I’m probably missing something that’s obvious, but why are cookies (as in the software files that identify a user on a website) called cookies?
Hmmm - it doesn’t have the etymology, but The entry for cookie at the Jargon File explains what it is.
The term dates back for years and the origin is lost to me.
At least it was in the early days of the web. Some browsers used to store the cookies in a file called MagicCookie, I think.
The Jargon file has an entry on magic cookie.
http://www.science.uva.nl/~mes/jargon/m/magiccookie.html
Off-hand, I’d speculate the phrase originated from the doped up '70s
“magic cookie” is the old jargon that inspired the term, however the original netscape cookie spec dropped the “magic” and simply referred to them as cookies:
http://home.netscape.com/newsref/std/cookie_spec.html
The page I refer people to for an explanation of cookies says that Macintosh browsers use the “MagicCookie” filename:
http://www.cknow.com/ckinfo/cookies.htm
Perhaps other implementations do as well.

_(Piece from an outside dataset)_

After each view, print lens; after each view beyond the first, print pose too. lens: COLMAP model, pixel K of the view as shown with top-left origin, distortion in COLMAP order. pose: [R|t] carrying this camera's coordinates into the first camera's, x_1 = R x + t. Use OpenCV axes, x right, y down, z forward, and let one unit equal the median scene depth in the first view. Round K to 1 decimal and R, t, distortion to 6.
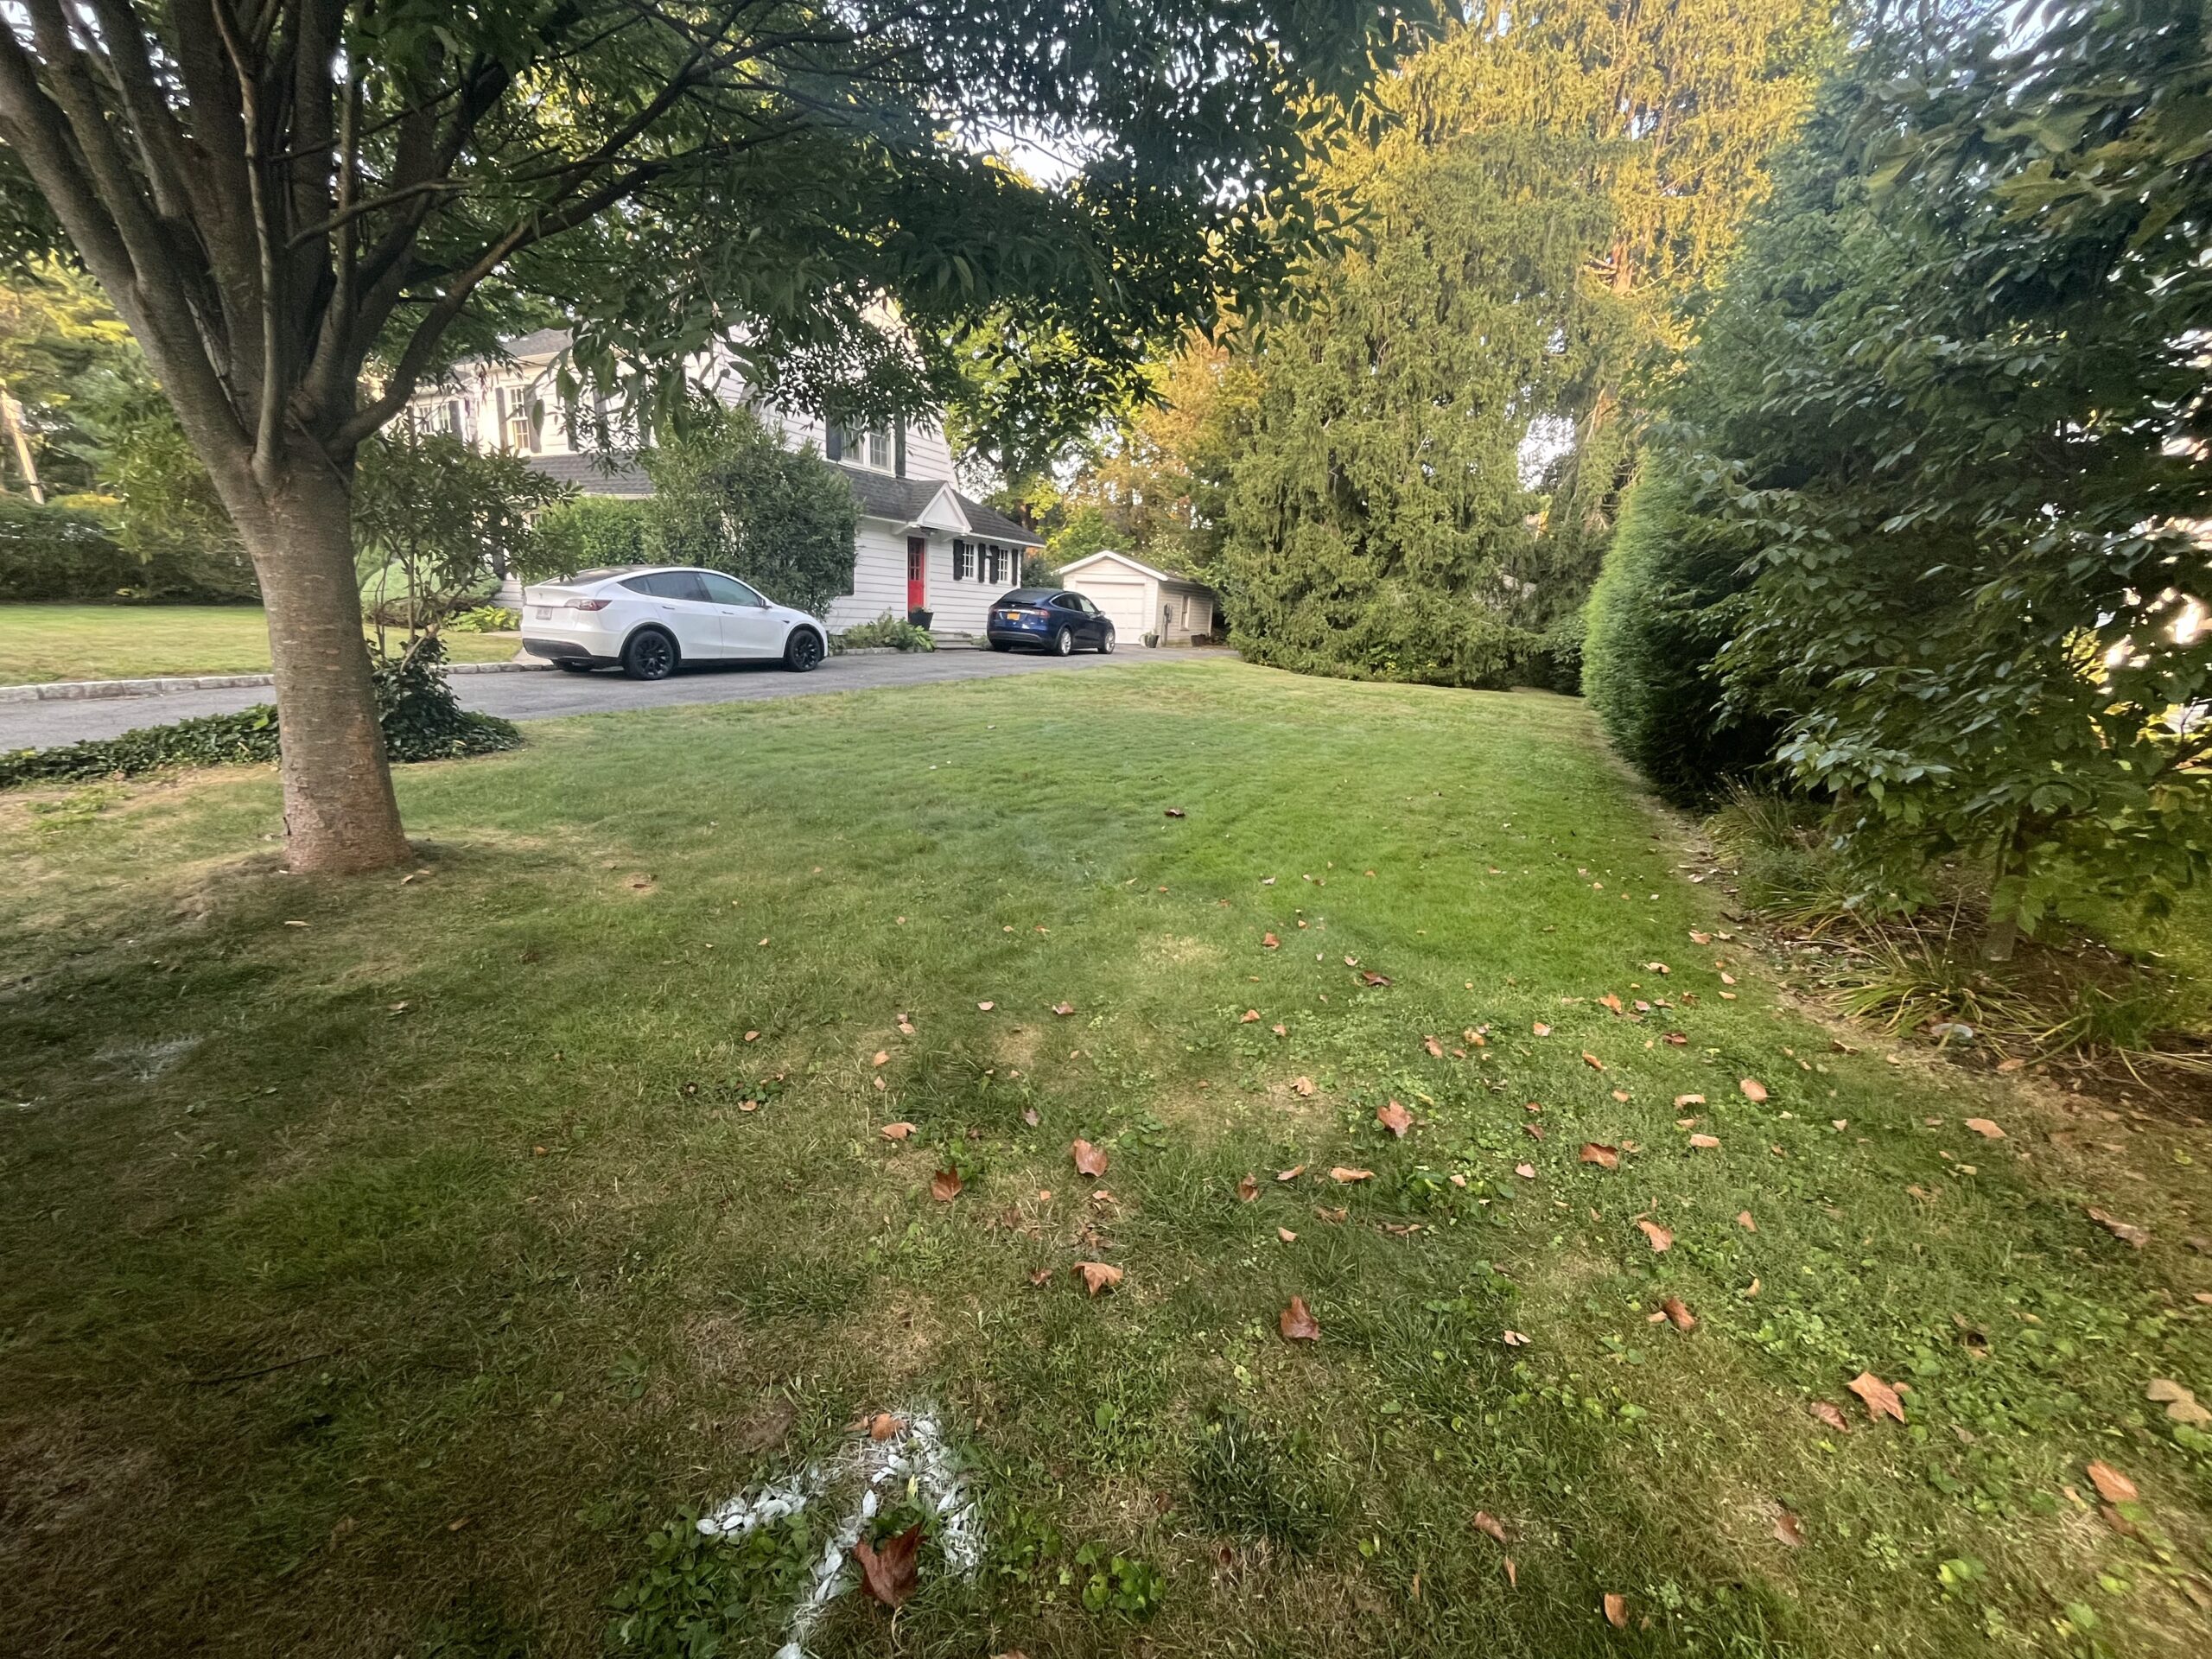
lens RADIAL K [[888.1, 0, 1106.3], [0, 888.1, 829.5], [0, 0, 1]] dist [-0.002520, -0.000164]
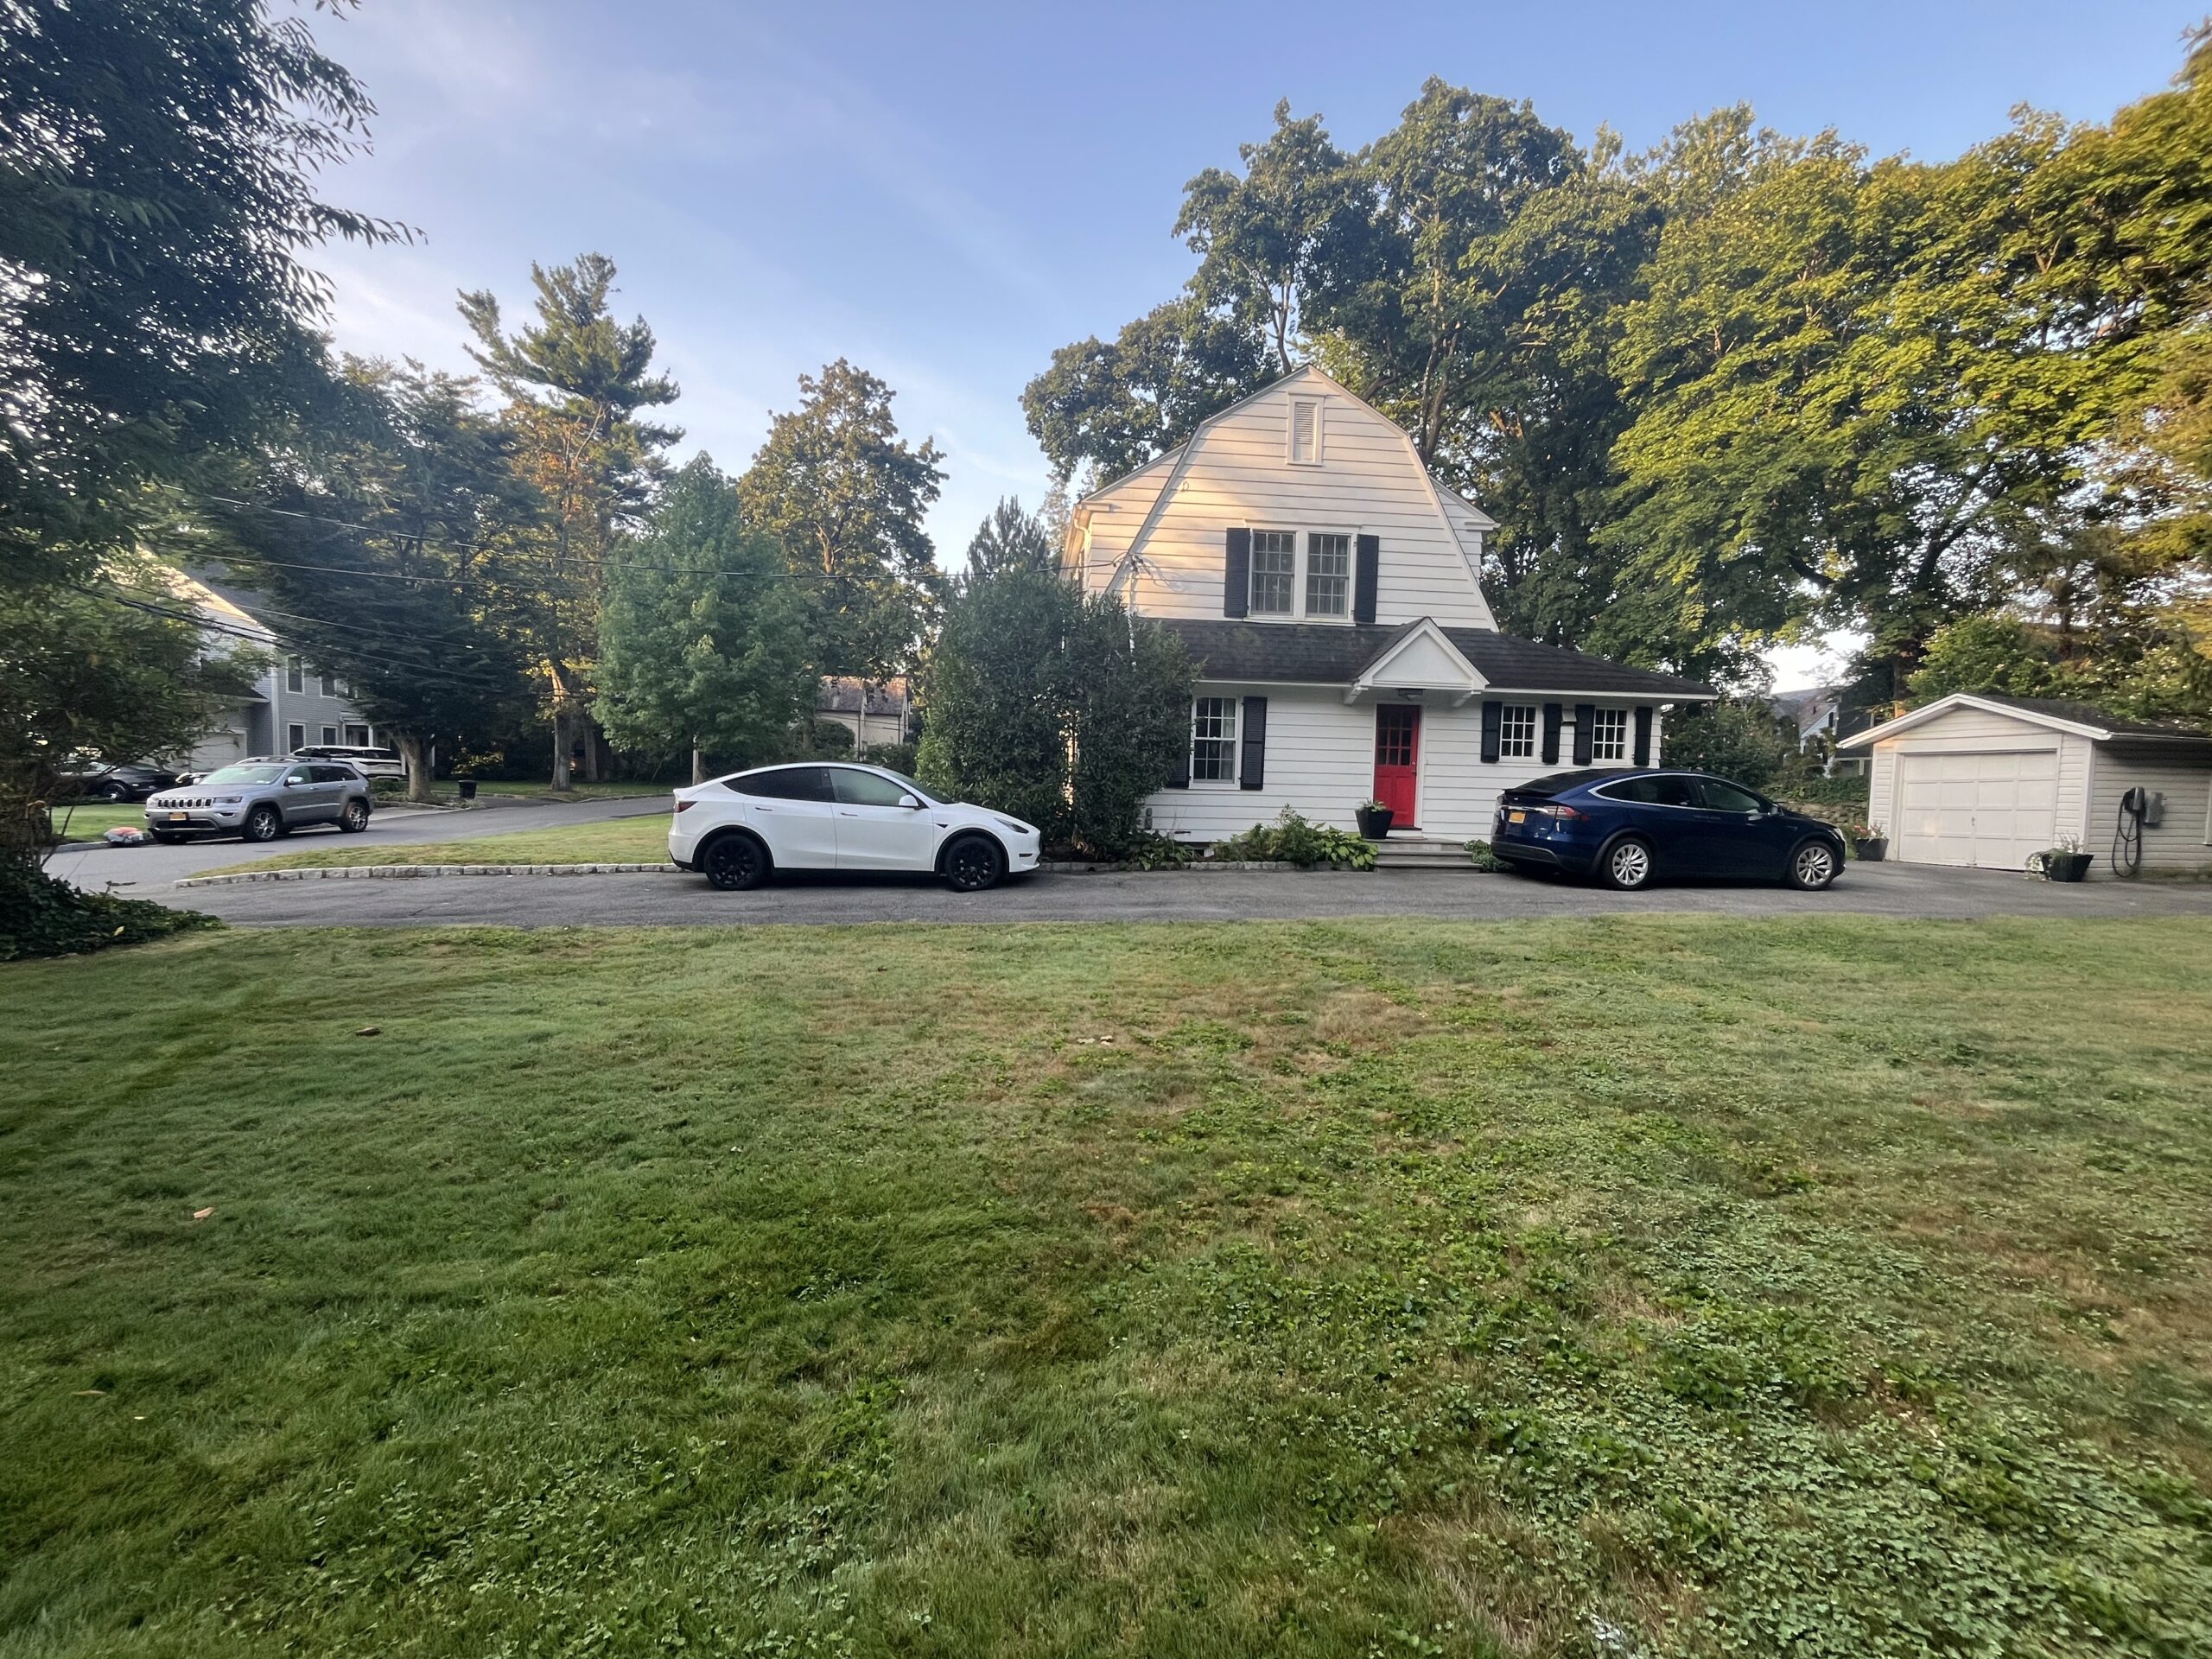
lens RADIAL K [[888.1, 0, 1105.9], [0, 888.1, 829.1], [0, 0, 1]] dist [-0.002520, -0.000164]
pose [[0.534570, 0.006743, -0.845097, 0.249947], [-0.194464, 0.974117, -0.115236, -0.117390], [0.822447, 0.225942, 0.522045, 0.496847]]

The ultimate source for “magic cookie” seems to be lost in the ozone somewhere.
C3 wrote:
A minor peeve of mine is that anytime I read a description in the popular press about what cookies are, including technical-enough publications that they should know better, they always refer to a cookie as a “file.”
Although I believe that IE implements cookies as separate files, other browsers do not - they keep cookie information from multiple sites in one cookie file, so that each cookie is just one entry in it. I guess the problem is that if you don’t call it a “file,” what do you call it? I’d prefer “piece of information” or something like that.
If you want to be pompous (which is my usual preference), you could refer to a single cookie as a “datum.”
Or perhaps a “snack.”
Here’s a possibility for the etymology, though I have supporting evidence. Websters Unabridged has this definition:
Could “what one has recently eaten” translate to “what sites one has recently visited”? This may be a bit far fetched.
I BELIEVE the first use of “magiic cookie” was in the X-Windows machine authentication protocol, MIT-MAGIC-COOKIE.
Unfortunately the origins stretch back before its use on the web.
I think that’s the point. This older definition of “cookie” may have translated into this newer, technologically advanced definition. Although, I don’t buy it myself. I agree with JeffB that it just sounds too far fetched.
don’t forget about jack chick’s evil cookie. wish i had a link, though.
Ask and ye shall receive. That would be the infamous Death Cookie.